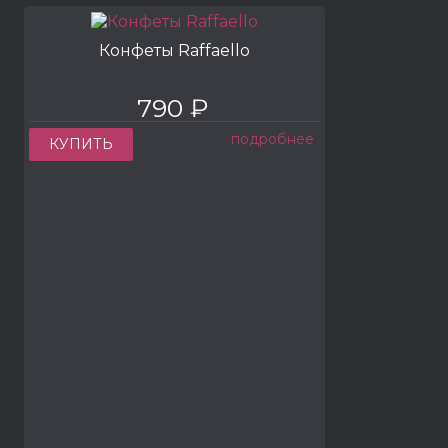
Конфеты Raffaello
790 ₽
подробнее
КУПИТЬ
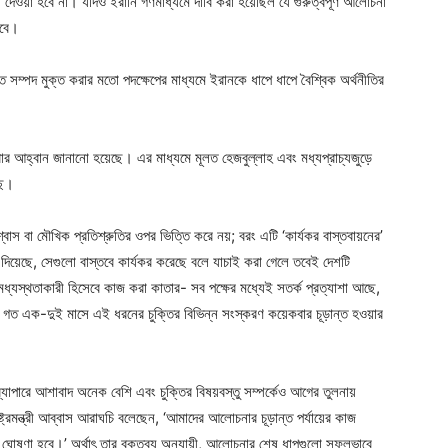
দেওয়া হবে না। যদিও ইরানি গণমাধ্যমে দাবি করা হয়েছিল যে গুরুত্বপূর্ণ আলোচনা
হবে।
ব্দকৃত সম্পদ মুক্ত করার মতো পদক্ষেপের মাধ্যমে ইরানকে ধাপে ধাপে বৈশ্বিক অর্থনীতির
 করার আহ্বান জানানো হয়েছে। এর মাধ্যমে মূলত হেজবুল্লাহ এবং মধ্যপ্রাচ্যজুড়ে
ছে।
্বাস বা মৌখিক প্রতিশ্রুতির ওপর ভিত্তি করে নয়; বরং এটি ‘কার্যকর বাস্তবায়নের’
ি দিয়েছে, সেগুলো বাস্তবে কার্যকর করেছে বলে যাচাই করা গেলে তবেই দেশটি
ং মধ্যস্থতাকারী হিসেবে কাজ করা কাতার- সব পক্ষের মধ্যেই সতর্ক প্রত্যাশা আছে,
 গত এক-দুই মাসে এই ধরনের চুক্তির বিভিন্ন সংস্করণ কয়েকবার চূড়ান্ত হওয়ার
ব্যাপারে আশাবাদ অনেক বেশি এবং চুক্তির বিষয়বস্তু সম্পর্কেও আগের তুলনায়
মন্ত্রী আব্বাস আরাঘচি বলেছেন, ‘আমাদের আলোচনার চূড়ান্ত পর্যায়ের কাজ
কভাবে ঘোষণা হবে।’ অর্থাৎ তার বক্তব্য অনুযায়ী, আলোচনার শেষ ধাপগুলো সফলভাবে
++++++++
== PROMPT ==
With the images removed, give back every entry exactly as shown.

== SOLUTION FOR THIS PROBLEM ==
Конфеты Raffaello
790 ₽
подробнее
КУПИТЬ
দেওয়া হবে না। যদিও ইরানি গণমাধ্যমে দাবি করা হয়েছিল যে গুরুত্বপূর্ণ আলোচনা
হবে।
ব্দকৃত সম্পদ মুক্ত করার মতো পদক্ষেপের মাধ্যমে ইরানকে ধাপে ধাপে বৈশ্বিক অর্থনীতির
 করার আহ্বান জানানো হয়েছে। এর মাধ্যমে মূলত হেজবুল্লাহ এবং মধ্যপ্রাচ্যজুড়ে
ছে।
্বাস বা মৌখিক প্রতিশ্রুতির ওপর ভিত্তি করে নয়; বরং এটি ‘কার্যকর বাস্তবায়নের’
ি দিয়েছে, সেগুলো বাস্তবে কার্যকর করেছে বলে যাচাই করা গেলে তবেই দেশটি
ং মধ্যস্থতাকারী হিসেবে কাজ করা কাতার- সব পক্ষের মধ্যেই সতর্ক প্রত্যাশা আছে,
 গত এক-দুই মাসে এই ধরনের চুক্তির বিভিন্ন সংস্করণ কয়েকবার চূড়ান্ত হওয়ার
ব্যাপারে আশাবাদ অনেক বেশি এবং চুক্তির বিষয়বস্তু সম্পর্কেও আগের তুলনায়
মন্ত্রী আব্বাস আরাঘচি বলেছেন, ‘আমাদের আলোচনার চূড়ান্ত পর্যায়ের কাজ
কভাবে ঘোষণা হবে।’ অর্থাৎ তার বক্তব্য অনুযায়ী, আলোচনার শেষ ধাপগুলো সফলভাবে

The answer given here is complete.